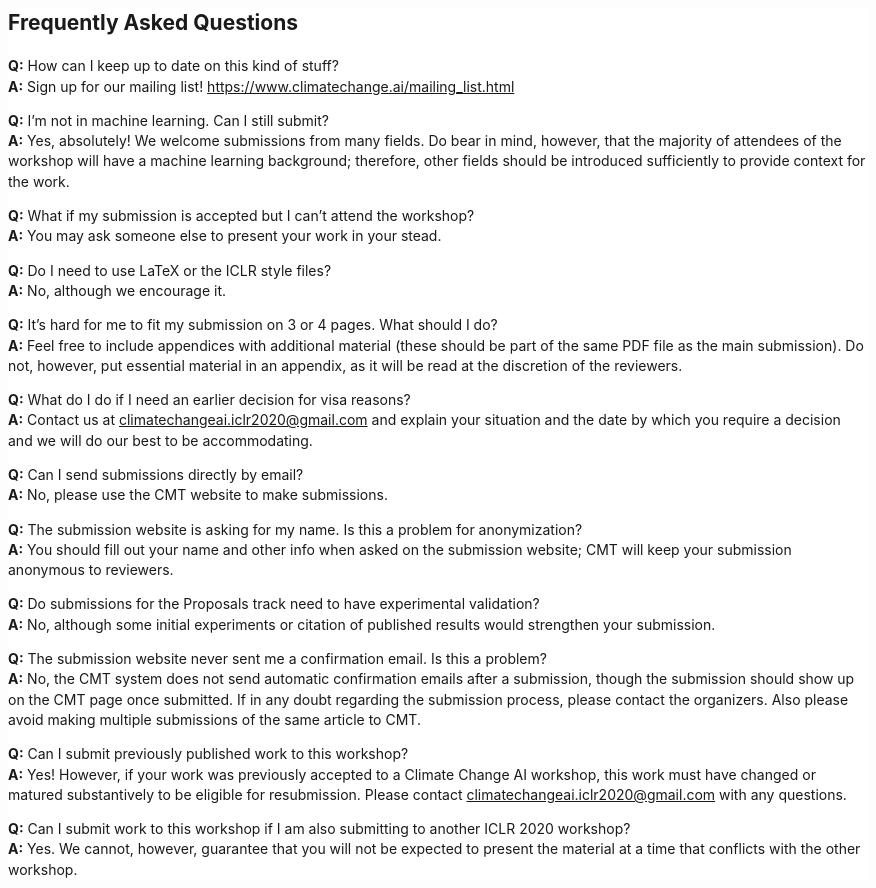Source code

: 
## Frequently Asked Questions

**Q:** How can I keep up to date on this kind of stuff?   
**A:** Sign up for our mailing list! <https://www.climatechange.ai/mailing_list.html>

**Q:** I’m not in machine learning. Can I still submit?  
**A:** Yes, absolutely!  We welcome submissions from many fields. Do bear in mind, however, that the majority of attendees of the workshop will have a machine learning background; therefore, other fields should be introduced sufficiently to provide context for the work.

**Q:** What if my submission is accepted but I can’t attend the workshop?  
**A:** You may ask someone else to present your work in your stead.

**Q:** Do I need to use LaTeX or the ICLR style files?  
**A:** No, although we encourage it. 

**Q:** It’s hard for me to fit my submission on 3 or 4 pages.  What should I do?  
**A:** Feel free to include appendices with additional material (these should be part of the same PDF file as the main submission).  Do not, however, put essential material in an appendix, as it will be read at the discretion of the reviewers.

**Q:** What do I do if I need an earlier decision for visa reasons?  
**A:** Contact us at <climatechangeai.iclr2020@gmail.com> and explain your situation and the date by which you require a decision and we will do our best to be accommodating.

**Q:** Can I send submissions directly by email?  
**A:** No, please use the CMT website to make submissions.

**Q:** The submission website is asking for my name. Is this a problem for anonymization?  
**A:** You should fill out your name and other info when asked on the submission website; CMT will keep your submission anonymous to reviewers.

**Q:** Do submissions for the Proposals track need to have experimental validation?  
**A:** No, although some initial experiments or citation of published results would strengthen your submission.

**Q:** The submission website never sent me a confirmation email. Is this a problem?  
**A:** No, the CMT system does not send automatic confirmation emails after a submission, though the submission should show up on the CMT page once submitted. If in any doubt regarding the submission process, please contact the organizers. Also please avoid making multiple submissions of the same article to CMT.

**Q:** Can I submit previously published work to this workshop?   
**A:** Yes! However, if your work was previously accepted to a Climate Change AI workshop, this work must have changed or matured substantively to be eligible for resubmission. Please contact <climatechangeai.iclr2020@gmail.com> with any questions.

**Q:** Can I submit work to this workshop if I am also submitting to another ICLR 2020 workshop?   
**A:** Yes. We cannot, however, guarantee that you will not be expected to present the material at a time that conflicts with the other workshop.
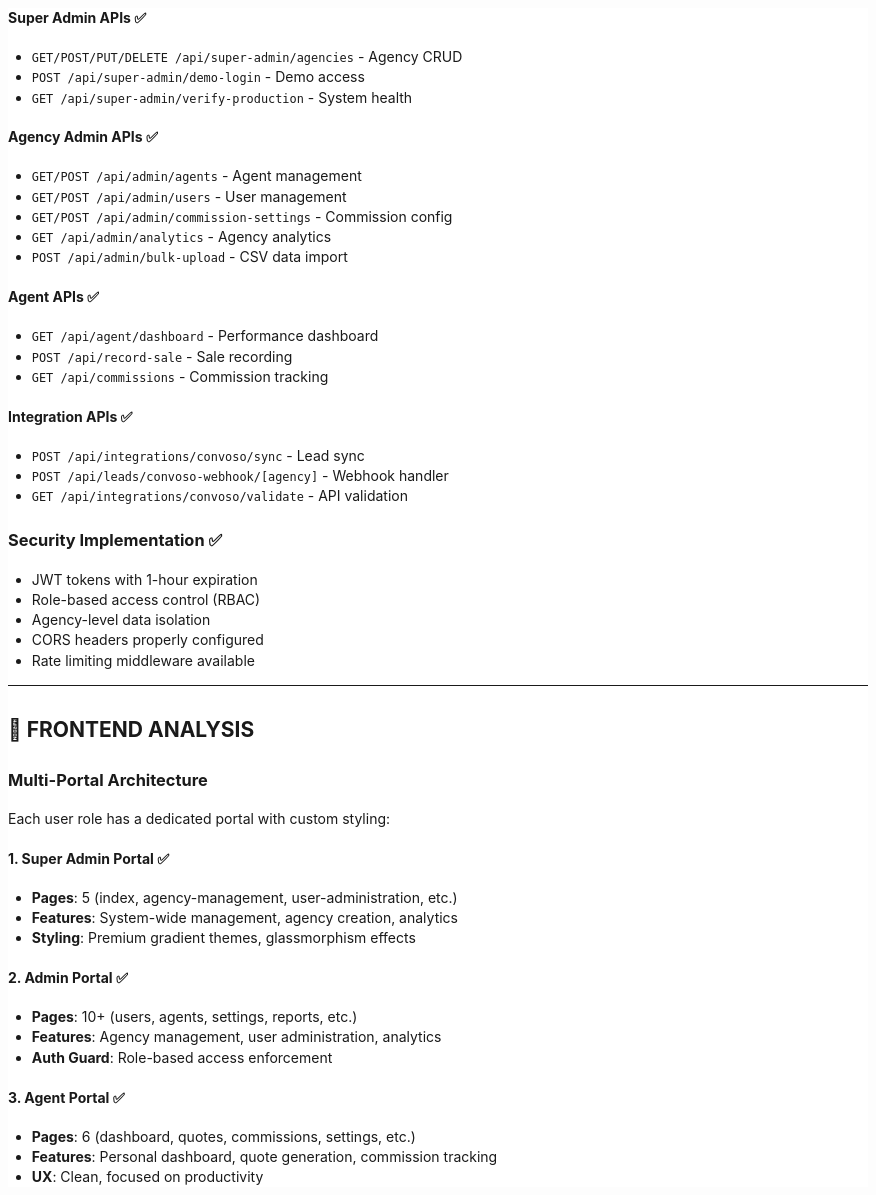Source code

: #### **Super Admin APIs** ✅  
- `GET/POST/PUT/DELETE /api/super-admin/agencies` - Agency CRUD
- `POST /api/super-admin/demo-login` - Demo access
- `GET /api/super-admin/verify-production` - System health

#### **Agency Admin APIs** ✅
- `GET/POST /api/admin/agents` - Agent management
- `GET/POST /api/admin/users` - User management
- `GET/POST /api/admin/commission-settings` - Commission config
- `GET /api/admin/analytics` - Agency analytics
- `POST /api/admin/bulk-upload` - CSV data import

#### **Agent APIs** ✅
- `GET /api/agent/dashboard` - Performance dashboard
- `POST /api/record-sale` - Sale recording
- `GET /api/commissions` - Commission tracking

#### **Integration APIs** ✅
- `POST /api/integrations/convoso/sync` - Lead sync
- `POST /api/leads/convoso-webhook/[agency]` - Webhook handler
- `GET /api/integrations/convoso/validate` - API validation

### **Security Implementation** ✅
- JWT tokens with 1-hour expiration
- Role-based access control (RBAC)
- Agency-level data isolation
- CORS headers properly configured
- Rate limiting middleware available

---

## 🎨 FRONTEND ANALYSIS

### **Multi-Portal Architecture**
Each user role has a dedicated portal with custom styling:

#### **1. Super Admin Portal** ✅
- **Pages**: 5 (index, agency-management, user-administration, etc.)
- **Features**: System-wide management, agency creation, analytics
- **Styling**: Premium gradient themes, glassmorphism effects

#### **2. Admin Portal** ✅  
- **Pages**: 10+ (users, agents, settings, reports, etc.)
- **Features**: Agency management, user administration, analytics
- **Auth Guard**: Role-based access enforcement

#### **3. Agent Portal** ✅
- **Pages**: 6 (dashboard, quotes, commissions, settings, etc.) 
- **Features**: Personal dashboard, quote generation, commission tracking
- **UX**: Clean, focused on productivity
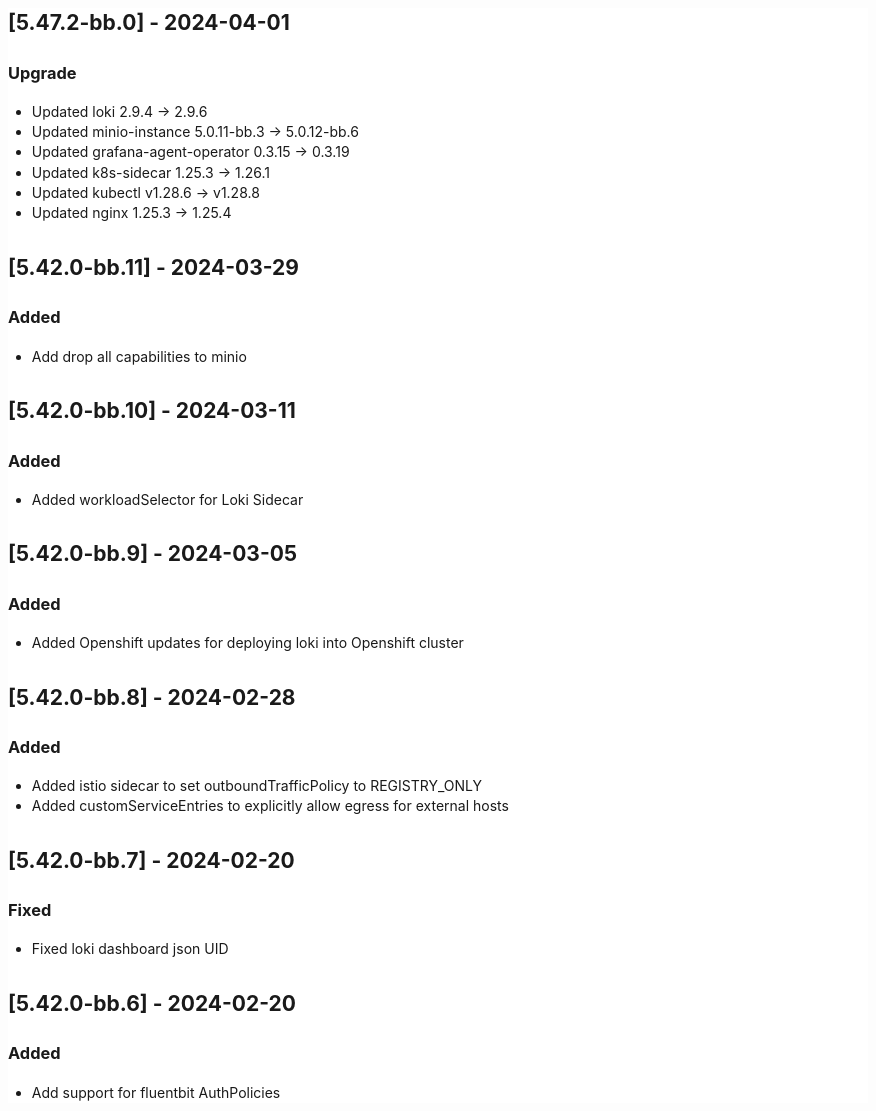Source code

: ## [5.47.2-bb.0] - 2024-04-01

### Upgrade

- Updated loki 2.9.4 -> 2.9.6
- Updated minio-instance 5.0.11-bb.3 -> 5.0.12-bb.6
- Updated grafana-agent-operator 0.3.15 -> 0.3.19
- Updated k8s-sidecar 1.25.3 -> 1.26.1
- Updated kubectl v1.28.6 -> v1.28.8
- Updated nginx 1.25.3 -> 1.25.4

## [5.42.0-bb.11] - 2024-03-29

### Added

- Add drop all capabilities to minio

## [5.42.0-bb.10] - 2024-03-11

### Added

- Added workloadSelector for Loki Sidecar

## [5.42.0-bb.9] - 2024-03-05

### Added

- Added Openshift updates for deploying loki into Openshift cluster

## [5.42.0-bb.8] - 2024-02-28

### Added

- Added istio sidecar to set outboundTrafficPolicy to REGISTRY_ONLY
- Added customServiceEntries to explicitly allow egress for external hosts

## [5.42.0-bb.7] - 2024-02-20

### Fixed

- Fixed loki dashboard json UID

## [5.42.0-bb.6] - 2024-02-20

### Added

- Add support for fluentbit AuthPolicies
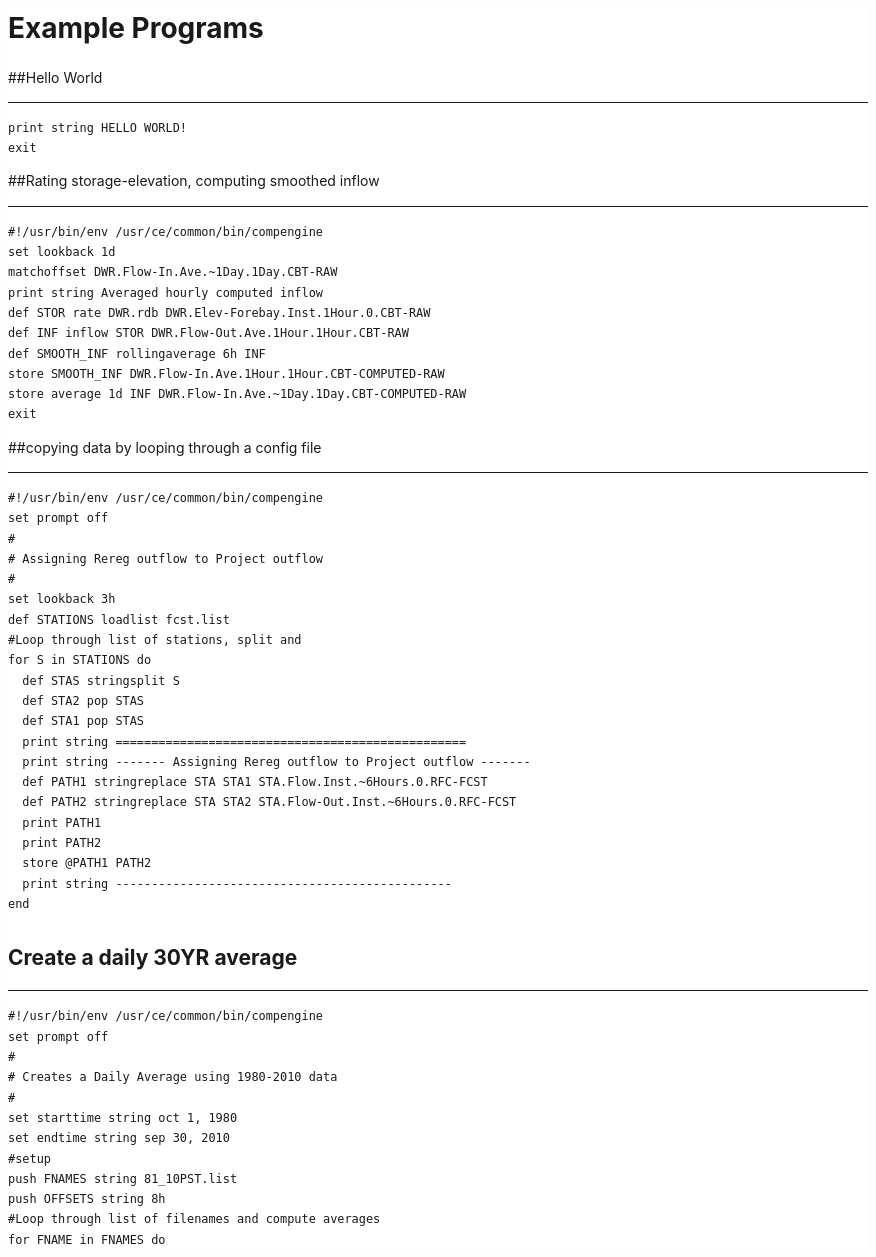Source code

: Example Programs
================
##Hello World

---
    print string HELLO WORLD!
    exit

##Rating storage-elevation, computing smoothed inflow

---
    #!/usr/bin/env /usr/ce/common/bin/compengine
    set lookback 1d
    matchoffset DWR.Flow-In.Ave.~1Day.1Day.CBT-RAW
    print string Averaged hourly computed inflow
    def STOR rate DWR.rdb DWR.Elev-Forebay.Inst.1Hour.0.CBT-RAW
    def INF inflow STOR DWR.Flow-Out.Ave.1Hour.1Hour.CBT-RAW
    def SMOOTH_INF rollingaverage 6h INF
    store SMOOTH_INF DWR.Flow-In.Ave.1Hour.1Hour.CBT-COMPUTED-RAW
    store average 1d INF DWR.Flow-In.Ave.~1Day.1Day.CBT-COMPUTED-RAW
    exit

##copying data by looping through a config file

---
    #!/usr/bin/env /usr/ce/common/bin/compengine
    set prompt off
    #
    # Assigning Rereg outflow to Project outflow 
    #
    set lookback 3h
    def STATIONS loadlist fcst.list
    #Loop through list of stations, split and 
    for S in STATIONS do
      def STAS stringsplit S
      def STA2 pop STAS
      def STA1 pop STAS
      print string =================================================
      print string ------- Assigning Rereg outflow to Project outflow -------
      def PATH1 stringreplace STA STA1 STA.Flow.Inst.~6Hours.0.RFC-FCST
      def PATH2 stringreplace STA STA2 STA.Flow-Out.Inst.~6Hours.0.RFC-FCST
      print PATH1
      print PATH2
      store @PATH1 PATH2
      print string -----------------------------------------------
    end
    
## Create a daily 30YR average

---
    #!/usr/bin/env /usr/ce/common/bin/compengine
    set prompt off
    #
    # Creates a Daily Average using 1980-2010 data
    #
    set starttime string oct 1, 1980
    set endtime string sep 30, 2010
    #setup
    push FNAMES string 81_10PST.list
    push OFFSETS string 8h
    #Loop through list of filenames and compute averages
    for FNAME in FNAMES do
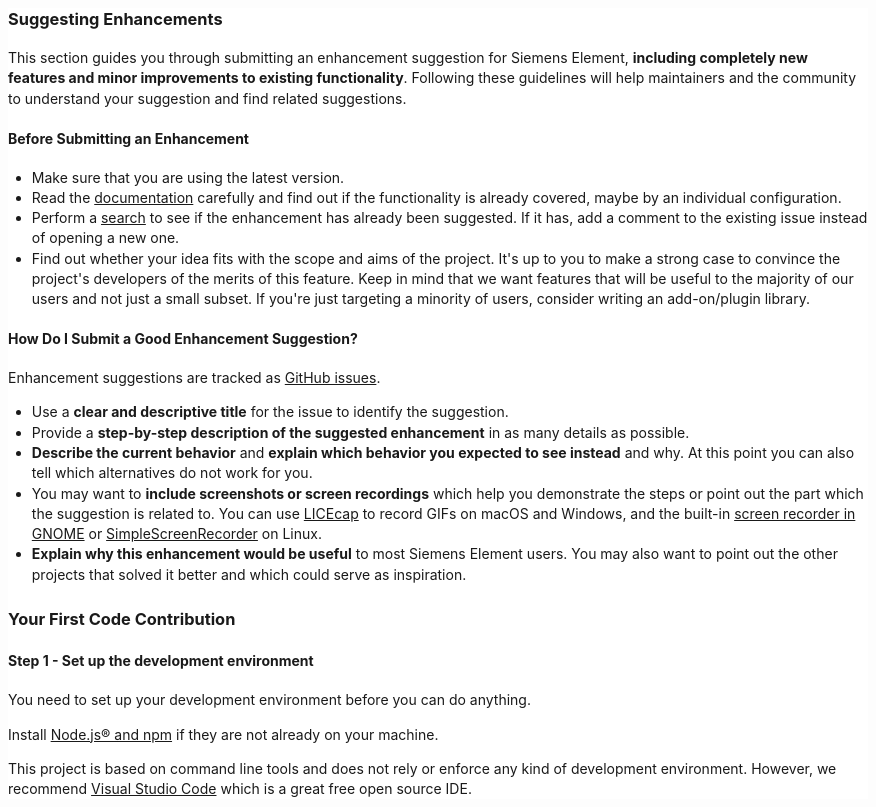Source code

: ### Suggesting Enhancements

This section guides you through submitting an enhancement suggestion for Siemens Element,
**including completely new features and minor improvements to existing functionality**.
Following these guidelines will help maintainers and the community to understand
your suggestion and find related suggestions.

#### Before Submitting an Enhancement

- Make sure that you are using the latest version.
- Read the [documentation](README.md) carefully and find out if the functionality
  is already covered, maybe by an individual configuration.
- Perform a [search](https://github.com/siemens/element/issues) to see if the
  enhancement has already been suggested. If it has, add a comment to the
  existing issue instead of opening a new one.
- Find out whether your idea fits with the scope and aims of the project. It's
  up to you to make a strong case to convince the project's developers of the
  merits of this feature. Keep in mind that we want features that will be useful
  to the majority of our users and not just a small subset. If you're just
  targeting a minority of users, consider writing an add-on/plugin library.

#### How Do I Submit a Good Enhancement Suggestion?

Enhancement suggestions are tracked as [GitHub issues](https://github.com/siemens/element/issues).

- Use a **clear and descriptive title** for the issue to identify the suggestion.
- Provide a **step-by-step description of the suggested enhancement** in as many
  details as possible.
- **Describe the current behavior** and **explain which behavior you expected to see instead**
  and why. At this point you can also tell which alternatives do not work for you.
- You may want to **include screenshots or screen recordings** which help you
  demonstrate the steps or point out the part which the suggestion is related to.
  You can use [LICEcap](https://www.cockos.com/licecap/) to record GIFs on macOS
  and Windows, and the built-in [screen recorder in GNOME](https://help.gnome.org/users/gnome-help/stable/screen-shot-record.html.en)
  or [SimpleScreenRecorder](https://github.com/MaartenBaert/ssr) on Linux.
- **Explain why this enhancement would be useful** to most Siemens Element users.
  You may also want to point out the other projects that solved it better and
  which could serve as inspiration.

### Your First Code Contribution

#### Step 1 - Set up the development environment

You need to set up your development environment before you can do anything.

Install [Node.js® and npm](https://nodejs.org/en/about/) if they are not already
on your machine.

This project is based on command line tools and does not rely or enforce any
kind of development environment. However, we recommend
[Visual Studio Code](https://code.visualstudio.com) which is a great free open
source IDE.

§ §

> _Directive_
Above are some records; copy exactly the lines from the one with "I still submit?" through the one with "to make submissions.", both included, and no others.

> _Solution to the problem_
**Q:** I’m not in machine learning. Can I still submit?  
**A:** Yes, absolutely!  We welcome submissions from many fields. Do bear in mind, however, that the majority of attendees of the workshop will have a machine learning background; therefore, other fields should be introduced sufficiently to provide context for the work.

**Q:** What if my submission is accepted but I can’t attend the workshop?  
**A:** You may ask someone else to present your work in your stead.

**Q:** Do I need to use LaTeX or the ICLR style files?  
**A:** No, although we encourage it. 

**Q:** It’s hard for me to fit my submission on 3 or 4 pages.  What should I do?  
**A:** Feel free to include appendices with additional material (these should be part of the same PDF file as the main submission).  Do not, however, put essential material in an appendix, as it will be read at the discretion of the reviewers.

**Q:** What do I do if I need an earlier decision for visa reasons?  
**A:** Contact us at <climatechangeai.iclr2020@gmail.com> and explain your situation and the date by which you require a decision and we will do our best to be accommodating.

**Q:** Can I send submissions directly by email?  
**A:** No, please use the CMT website to make submissions.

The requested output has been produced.